***** Data shown

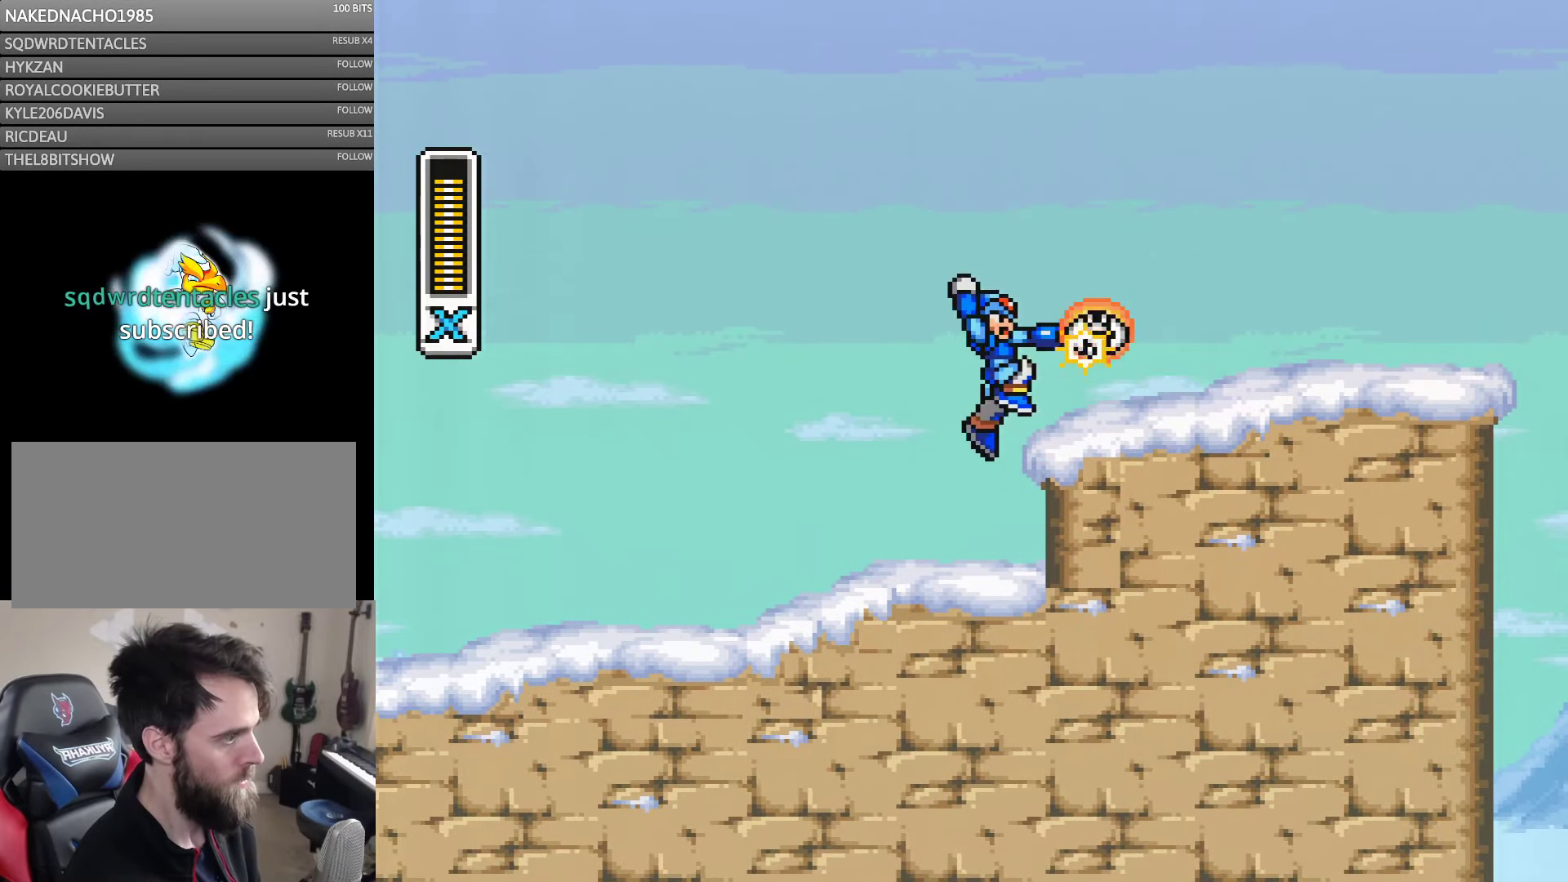
{"buttons": ["B", "Y", "DPAD_RIGHT"], "events": [[50, "Y", "down"], [100, "B", "up"], [134, "Y", "up"], [200, "Y", "down"], [434, "B", "down"], [434, "DPAD_RIGHT", "down"]]}
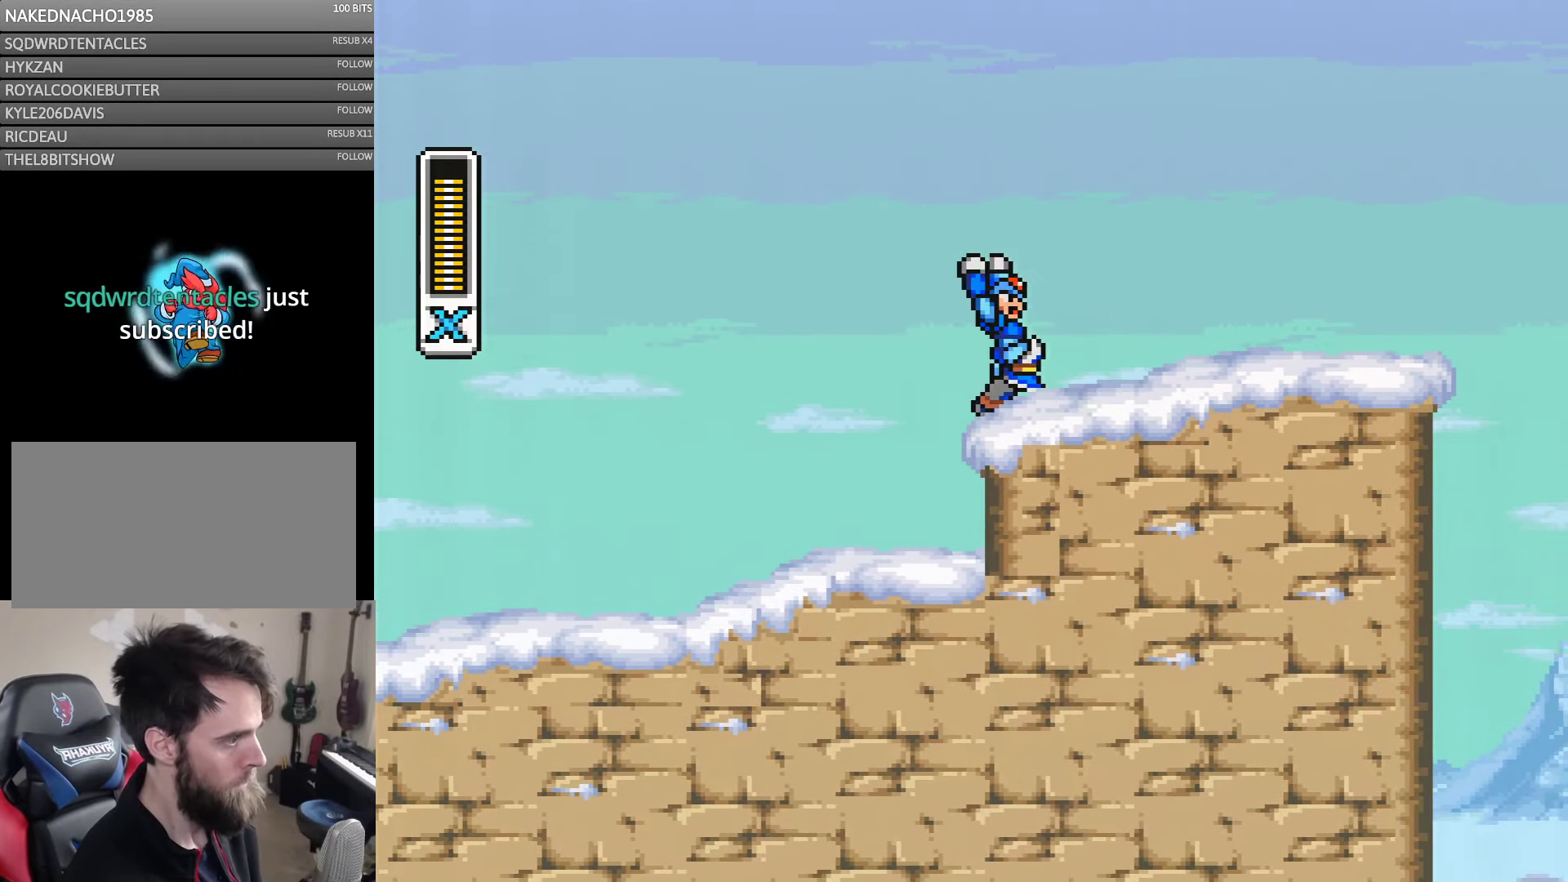
{"buttons": ["Y", "DPAD_RIGHT"], "events": [[150, "B", "up"]]}
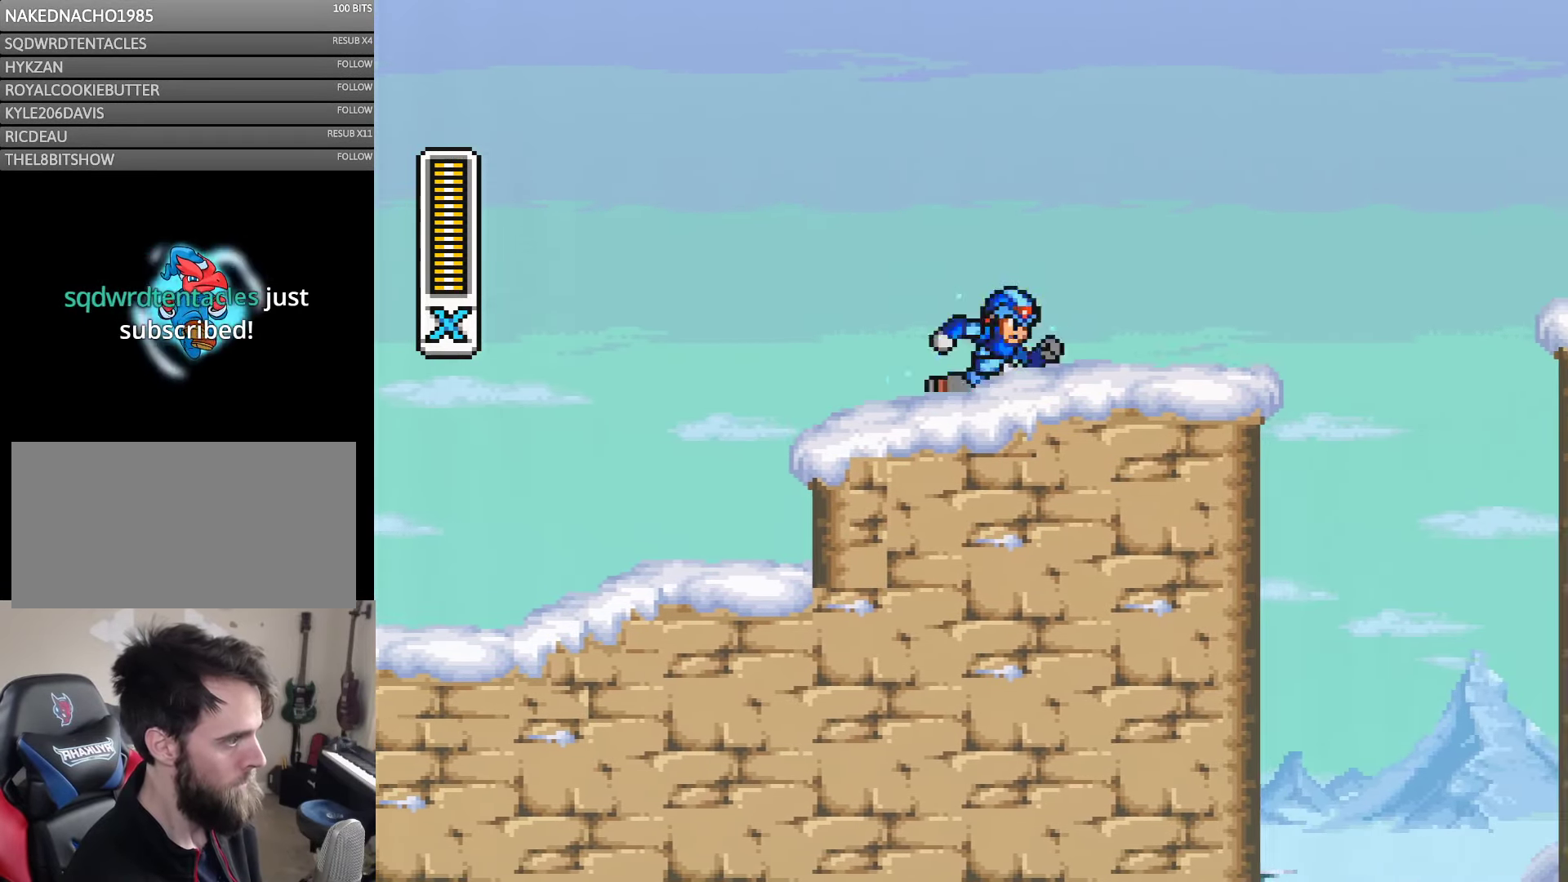
{"buttons": ["A", "B", "Y", "DPAD_RIGHT"], "events": [[150, "A", "down"], [384, "B", "down"]]}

**********

What you should do — State the number of lines in the data that contain the word "down", offering no other text.

Result of the task — 2